Siri, Google… Les assistants vocaux de nos téléphones nous espionnent-ils ?
Le lanceur d’alerte Thomas Le Bonniec et le journaliste de Télérama Olivier Tesquet expliquent lundi dans « Culture Médias » comment Apple et Google traitent les données récoltées depuis leurs assistants vocaux. Un travail secret qui questionne le respect de notre vie privée par ces grandes firmes des nouvelles technologies.
Que se passe-t-il quand nous posons une question à Siri ou « Ok Google », les assistants vocaux de nos téléphones portables ? Le moins que l’on puisse dire, c’est que les grandes entreprises du secteur comme Apple et Google restent plutôt secrètes sur le sujet. Thomas Le Bonniec a travaillé sur le traitement des données ainsi récoltées. Ce lanceur d’alerte a aidé Olivier Tesquet, journaliste à Télérama, dans son enquête sur le sujet. Ils nous alertent lundi dans Culture Médias sur les risques des assistants vocaux pour notre vie privée.

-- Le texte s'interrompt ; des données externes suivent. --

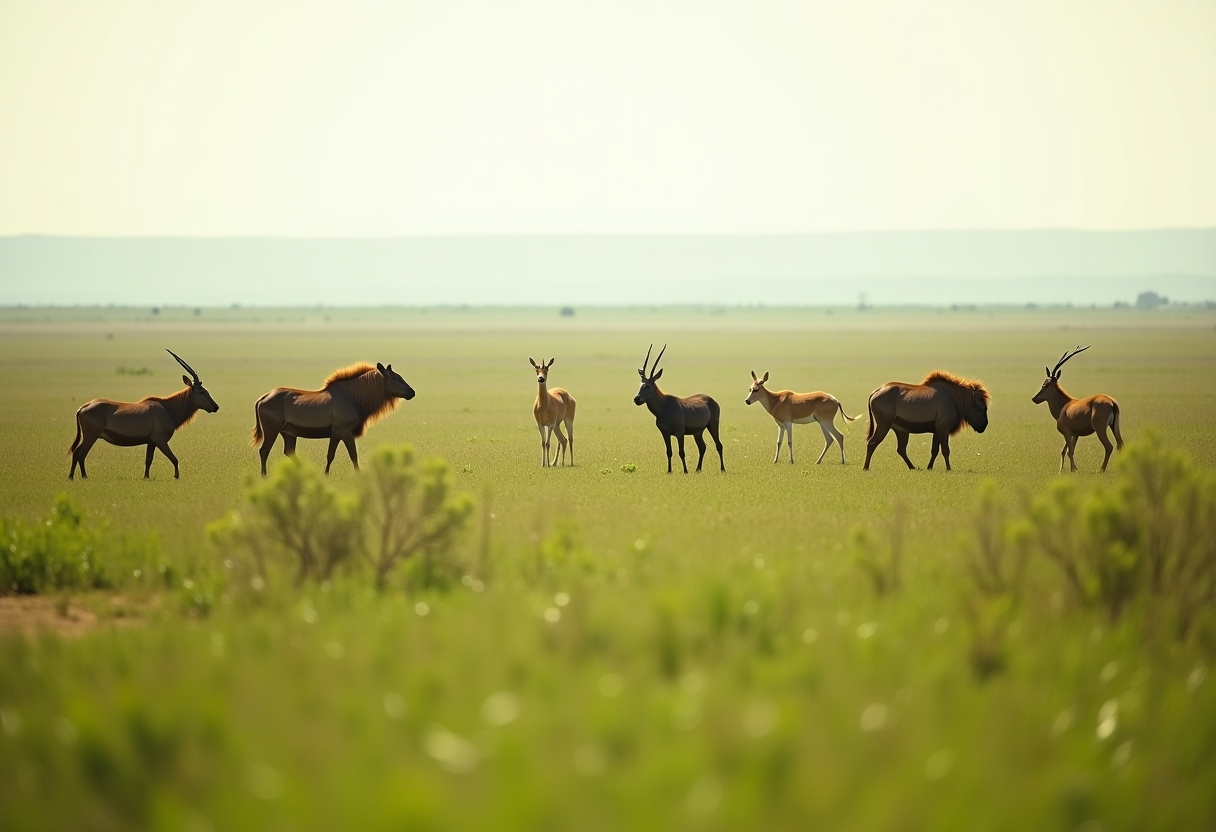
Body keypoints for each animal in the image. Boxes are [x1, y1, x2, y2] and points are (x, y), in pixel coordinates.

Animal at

« Il faut nourrir la machine, et pour la nourrir il faut des rouages humains, dont j’ai fait partie. » C’est ainsi que Thomas Le Bonniec résume ses 10 semaines passées, entre avril et mai 2019, dans un data center irlandais d’un sous-traitant d’Apple. Son travail consistait à écouter et traiter les enregistrements issus des requêtes faites via l’assistant vocal Siri.
1.300 enregistrements par jour et par employé
Un travail que l’entreprise à la pomme voulait garder secret. « La clause de confidentialité était très claire : on ne pouvait parler de notre travail ni entre collègues, ni à notre famille, ni à nos amis. Il fallait que l’on reste silencieux », explique Thomas Le Bonniec.
Le Français devait traiter au minimum 1.300 enregistrements personnels par jour, qui duraient chacun d’une seconde à deux minutes. Un traitement qui visait à vérifier et améliorer la compréhension des enregistrements par Siri, mais aussi à annoter les mots-clés prononcés susceptibles d’intéresser Apple : noms et numéros des contacts, noms de lieux, d’artistes, etc.
« Toutes les grandes entreprises agissent de la même manière »
Thomas Le Bonniec a ainsi eu accès à l’intimité des utilisateurs de Siri. « Il y avait de la sexualité, de la pornographie, des choses très intimes comme lorsque des gens parlent de leur cancer, de sclérose en plaque, de chimiothérapie, ou de choses sur leurs relations familiales », se souvient-il. Un contenu d’autant plus intime que les assistants vocaux se déclenchent régulièrement par erreur.
Pour le journaliste Olivier Tesquet, qui a enquêté sur le sujet, ce mode de traitement des données privées est très répandu. « Toutes les grandes entreprises qui ont des assistants vocaux agissent de la même manière, parce que pour améliorer leurs réponses il faut les entraîner. La seule manière de le faire est d’avoir des oreilles humaines », indique-t-il. « A force du travail invisible d’humains, on améliore la machine », complète Thomas Le Bonniec.
Selon ce dernier, les choses n’ont que peu changé depuis 2019 et son départ du sous-traitant d’Apple pour cause de burn-out. « Il y a eu quelques changements, cosmétiques et marginaux », estime-t-il. « Apple a décidé de se passer de sous-traitants. Ils vont apparemment masquer les noms et les numéros de téléphones des enregistrements au moment de leur traitement. Surtout, les utilisateurs doivent confirmer qu’ils veulent bien participer à l’amélioration du service ».
Selon lui, ces changements ne règlent pas le problème du respect de la vie privée. Il rappelle que des centaines de millions d’enregistrements ont été traités dans le monde avant la mise en place de ces nouvelles règles.